The NAIA includes 249 schools across the U.S. and Canada, most of which are small, private colleges. 

Catholic colleges such as Benedictine College in Kansas, Ave Maria University in Florida, Loyola University in New Orleans, and Saint Mary-of-the-Woods College in Indiana are members of the league. Texas A&M University-San Antonio is also a member. 

The decision, in a 20-0 vote, followed a December survey that found widespread support for the proposed rule among the association’s members. Of the 68 schools that responded to the survey, 58 were in favor of the policy change, according to a CBS report.

“We believed our first responsibility was to create fairness and competition in the NAIA,” NAIA president Jim Carr told CBS Sports. “We also think it aligns with the reasons Title IX was created.” 

The new policy requires that students who participate in NAIA-sponsored women’s sports must be biologically female and not under the influence of any masculinizing hormone therapy. 

Female athletes who take masculinizing hormones cannot compete in NAIA-sponsored women’s sports but may participate in internal activities such as workouts, practices, and teams, according to the individual college’s discretion, the policy stated.

The NAIA’s policy does not specify sex for NAIA-sponsored male sports, meaning that women taking masculinizing hormones may participate in male sports if they wish.

The policy will go into effect Aug. 1.

The decision follows recent controversy over University of Pennsylvania swimmer Lia Thomas, a biological male, winning an NCAA Division I Championship. 

Riley Gaines, who competed against Thomas, has been outspoken about her opposition to allowing male athletes to compete in women’s sports. 

Gaines and more than a dozen other female athletes filed a lawsuit against the National Collegiate Athletics Association (NCAA) in March. The suit alleged that allowing men to compete in women’s competitions denies women protections promised under Title IX and that the decision “subject[ed] women to a loss of their constitutional right to bodily privacy.”

“Title IX was enacted by Congress to increase women’s opportunities; therefore, no policy which authorizes males to take the place of women on women’s college sports teams or in women’s college sports locker rooms is permissible under Title IX,” the complaint read.

Gaines applauded the NAIA’s move in a post on X, noting that the NAIA “becomes the first national college governing body to mandate athletes compete with their sex.”

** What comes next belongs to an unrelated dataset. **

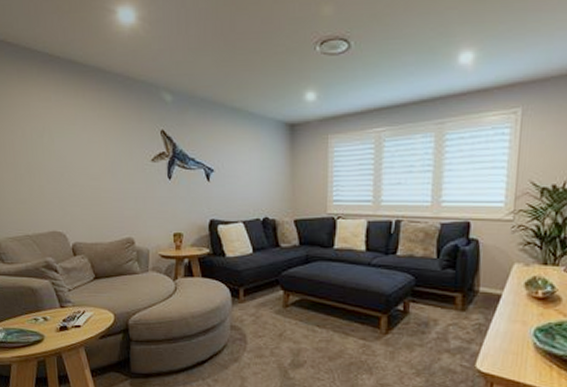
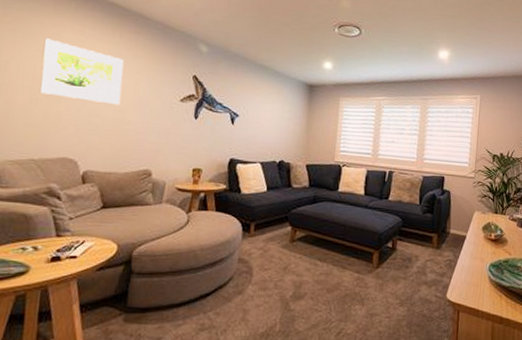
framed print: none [16,110,95,173] -> present [39,38,124,106]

A recent Vatican document released Monday affirmed the Catholic Church’s teaching on human dignity and addressed a variety of modern issues including transgenderism.

The Vatican declaration noted that “all attempts to obscure reference to the ineliminable sexual difference between man and woman are to be rejected” while also condemning any violence or aggression toward individuals based on sexual orientation.